Isn’t the sound of ringing cash registers music to your ears once a vendor is on-boarded? Wouldn’t life be so much better if getting us to the point of hearing the cash register wasn’t so long and arduous? I have been fortunate to be a part of several vendor compliance on-boarding programs. Here are a few things I learned that will hopefully help you and your community…
1. Buyers, EDI staff, and DC teams PLEASE sing in tune. If you don’t, the song doesn’t sound good. Have a unified and consistent message that is communicated to the community at all levels of interaction from buying merchandise, to explaining routing guides, and the shipment/receipt of product. If you heard a song for the first time and it sounded horrible, wouldn’t you turn the channel or start singing the song in your own tune? On a side note, I have always been musically declined, so please don’t ask me to sing along.

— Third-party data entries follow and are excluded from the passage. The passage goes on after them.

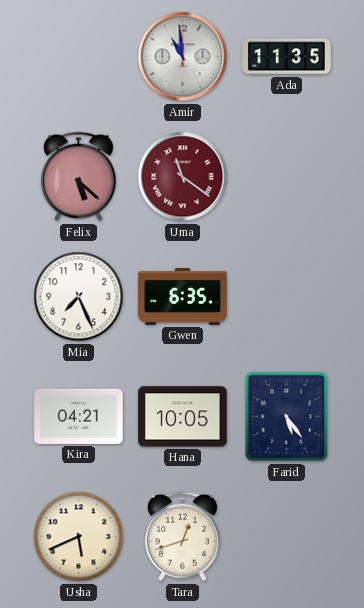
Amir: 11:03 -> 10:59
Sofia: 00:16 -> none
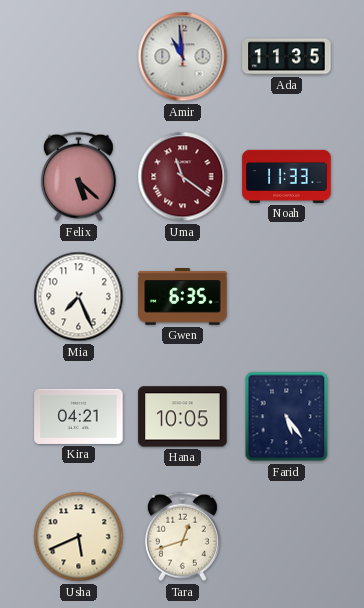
Noah: none -> 11:33
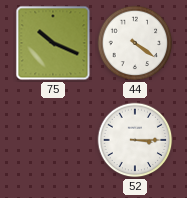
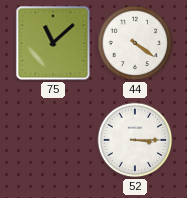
75: 10:19 -> 11:08
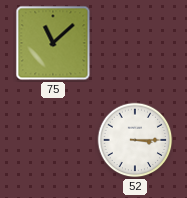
44: 4:21 -> none
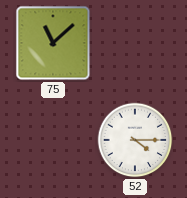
52: 3:15 -> 4:15
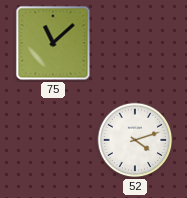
52: 4:15 -> 4:12
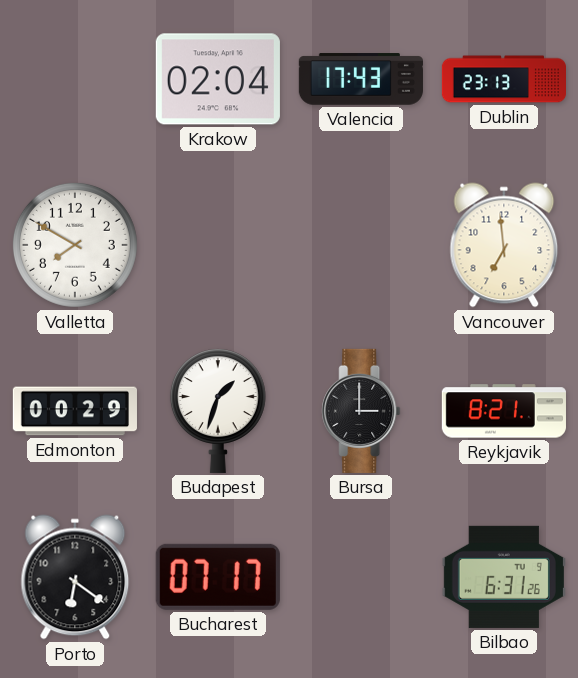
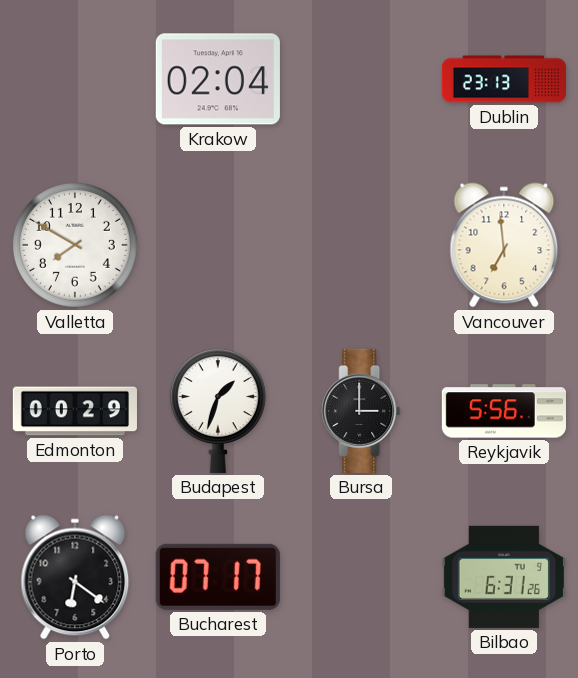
Valencia: 17:43 -> none
Reykjavik: 8:21 -> 5:56
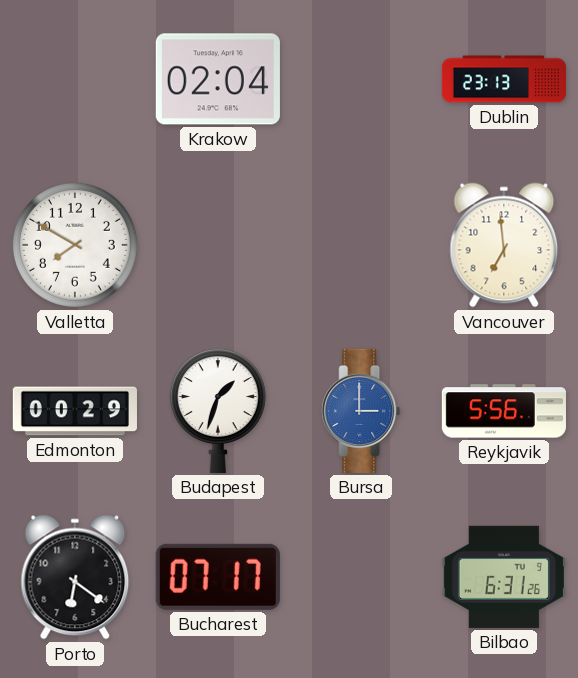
Bursa dial: black -> blue
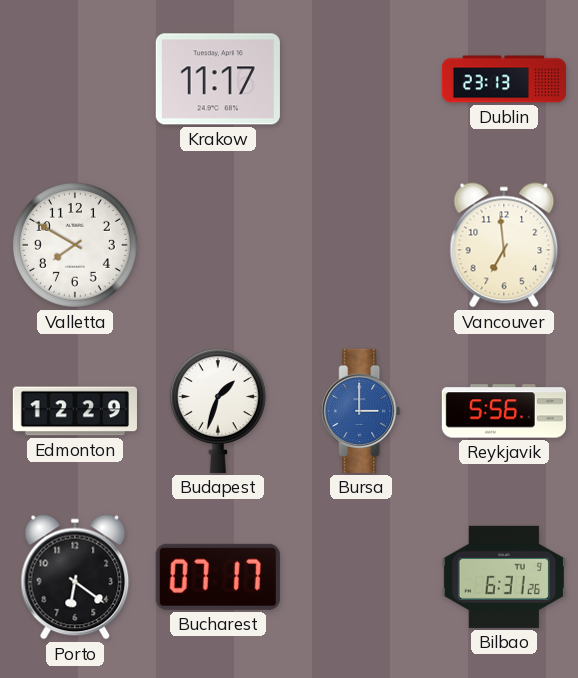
Krakow: 02:04 -> 11:17
Edmonton: 00:29 -> 12:29
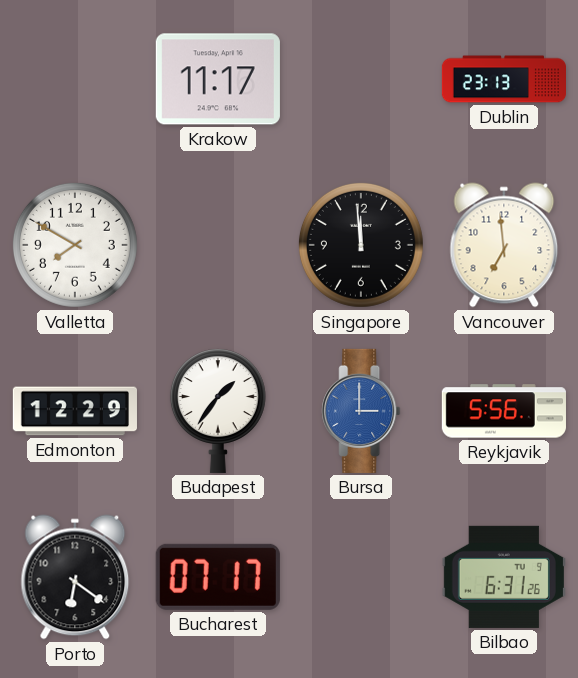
Singapore: none -> 11:59
Budapest: 1:33 -> 1:36
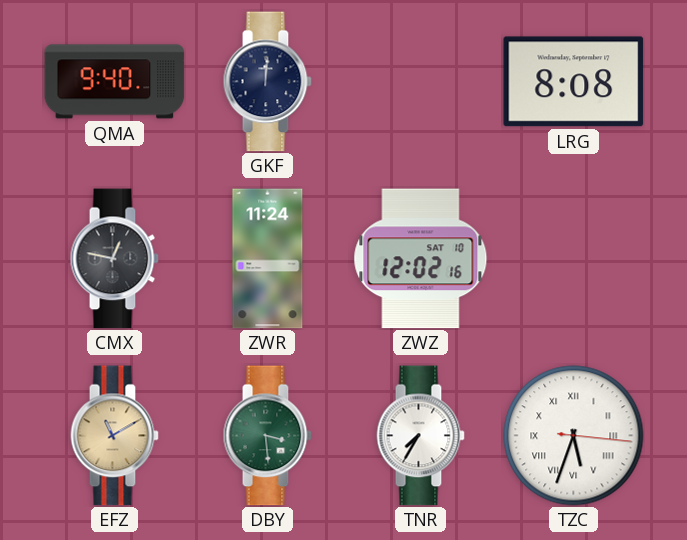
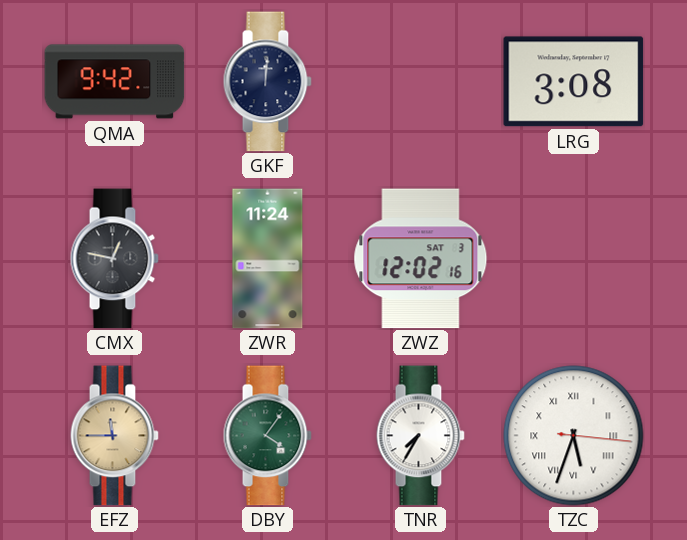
QMA: 9:40 -> 9:42
LRG: 8:08 -> 3:08
ZWZ date: SAT 10 -> SAT 3
EFZ: 11:10 -> 11:45
DBY: 3:29 -> 4:06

2. Have the songs listed so that the listener knows what is playing next. Determine what the community needs to know in advance of the on-boarding kickoff. This could include EDI routing guides, label/packing information, product tagging, required/optional product attributes for the Catalogue, DC/store numbers/addresses, contact information, and required documents based on what you are buying from the vendor.
3. Parental guidelines reduce product time to consumer and revenue recognition. Determine exceptions—because there are usually always vendors that fall into this bucket. This is huge! Don’t require a vendor to go through a compliance effort if, in the end, the product they sell to you doesn’t follow the same guidelines and they have to start the process again.
4. Explicit lyrics make things so much simpler (in on-boarding, maybe not songs). Communicate to the community the time frame expectations: any rewards for becoming compliant sooner (other than the obvious purchase orders), any penalties for being late (other than the lack of purchase orders).
5. Do you know the words? Know who your vendors are. Knowing which company to contact, what products they are selling to you, who to contact, and how to contact them will get the right people engaged a lot sooner. I know this is much more difficult if you’re starting an on-boarding effort from scratch. In rolling on-boarding efforts, this is not as big of a problem.
I touched on only a few of the considerations during an on-boarding effort. Other things that come to mind include setup of translators/connectivity software, ensuring vendors have a Catalogue and a VAN/direct connection, setup of the trading partner on the VAN or direct connect software you are using—for those of you using IW, a helpful hint is the new self service trading partner setup functionality—and the list goes on, and on, and on…
So before you start an on-boarding effort, continue the effort, or “remix” the requirements—which will start you back at square one with on-boarding. The question is this, “Is community compliance and on-boarding where my strengths are and where I want my resources (people, money, development, etc) focused or should I refocus my efforts toward my core competency and leverage other tools to streamline this process (an example is Inovis’ business community management and compliance tools)?”
So, what are other items that impact communities singing in tune, a.k.a. what are things that have helped or hurt during your on-boarding efforts?